The task of 3D reconstruction from sparse views presents significant challenges that many existing methodologies struggle to address effectively. Techniques such as Neural Radiance Fields (NeRF) [1] and 3D Gaussian Splatting (3DGS) [2] typically require dense image sets—ranging from tens to hundreds—along with precise camera pose information. This requirement often renders the data capture process impractical for everyday applications. Additionally, these methods involve computationally intensive per-scene optimizations, which are not only time-consuming but also difficult to apply in scenarios with limited view availability where camera poses may be imprecise.

Several innovative approaches have been developed to tackle these issues.

For instance, Scene Representation Transformer (SRT) [3] demonstrates the capability to process a few posed or unposed images from novel real-world scenes, constructing a latent scene representation and semantic information which is learned implicitly by a CNN + Transformer based model that is decoded into 3D videos in real-time.

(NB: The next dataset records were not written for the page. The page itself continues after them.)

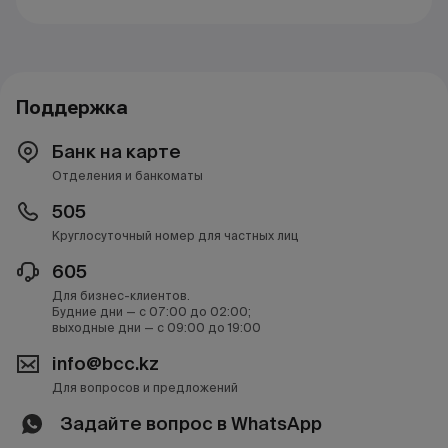
Поддержка
Банк на карте
Отделения и банкоматы
505
Круглосуточный номер для частных лиц
605
Для бизнес-клиентов.
Будние дни — с 07:00 до 02:00;
выходные дни — с 09:00 до 19:00
info@bcc.kz
Для вопросов и предложений
Задайте вопрос в WhatsApp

At inference, input images passed through model in single forward pass to get set-latent scene representation, then can query for any novel view.

PixelSplat [4] employs a novel approach using just a pair of images along with their camera metadata. It predicts a predefined number of 3D Gaussians for each pixel from the first view and renders these Gaussians from new perspectives. This method involves passing images through a pre-trained feature encoder, incorporating depth information via an epipolar attention layer, and further refining through subsequent layers to produce feature maps. These maps are then used by a neural network to predict the Gaussian parameters.

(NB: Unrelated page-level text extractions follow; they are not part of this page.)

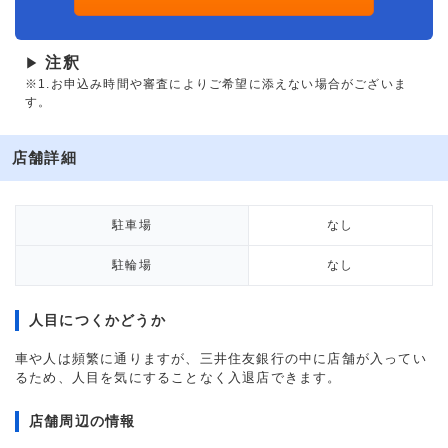
注釈
▶
※1.お申込み時間や審査によりご希望に添えない場合がございま
す。
店舗詳細
駐車場
なし
駐輪場
なし
人目につくかどうか
車や人は頻繁に通りますが、三井住友銀行の中に店舗が入ってい
るため、人目を気にすることなく入退店できます。
店舗周辺の情報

SplatterImage [5] introduces a more streamlined approach, learning a single 3D Gaussian per pixel. This method leverages an image-to-image neural network to predict each pixel’s Gaussian parameters, including opacity, color, mean, and covariance. Furthermore, SplatterImage extends this methodology to handle dual-view inputs. It constructs a splatter image representation for each view, which are then intelligently unified, demonstrating the method’s adaptability to scenarios with sparse input data.

References

  1. Mildenhall, Ben, et al. “NeRF: Representing scenes as neural radiance fields for view synthesis.” Communications of the ACM 65.1 (2021): 99-106.
  2. Kerbl, Bernhard et al. “3D Gaussian Splatting for Real-Time Radiance Field Rendering.” ACM Transactions on Graphics (TOG) 42 (2023): 1 – 14.
  3. Sajjadi, Mehdi S. M. et al. “Scene Representation Transformer: Geometry-Free Novel View Synthesis Through Set-Latent Scene Representations.” 2022 IEEE/CVF Conference on Computer Vision and Pattern Recognition (CVPR) (2021): 6219-6228.
  4. Charatan, David et al. “pixelSplat: 3D Gaussian Splats from Image Pairs for Scalable Generalizable 3D Reconstruction.” ArXiv abs/2312.12337 (2023): n. Pag.
  5. Szymanowicz, Stanislaw et al. “Splatter Image: Ultra-Fast Single-View 3D Reconstruction.” ArXiv abs/2312.13150 (2023): n. Pag.
  6. Yu, Alex et al. “pixelNeRF: Neural Radiance Fields from One or Few Images.” 2021 IEEE/CVF Conference on Computer Vision and Pattern Recognition (CVPR) (2020): 4576-4585.
  7. Kani, Bharath Raj Nagoor et al. “UpFusion: Novel View Diffusion from Unposed Sparse View Observations.” ArXiv abs/2312.06661 (2023): n. pag.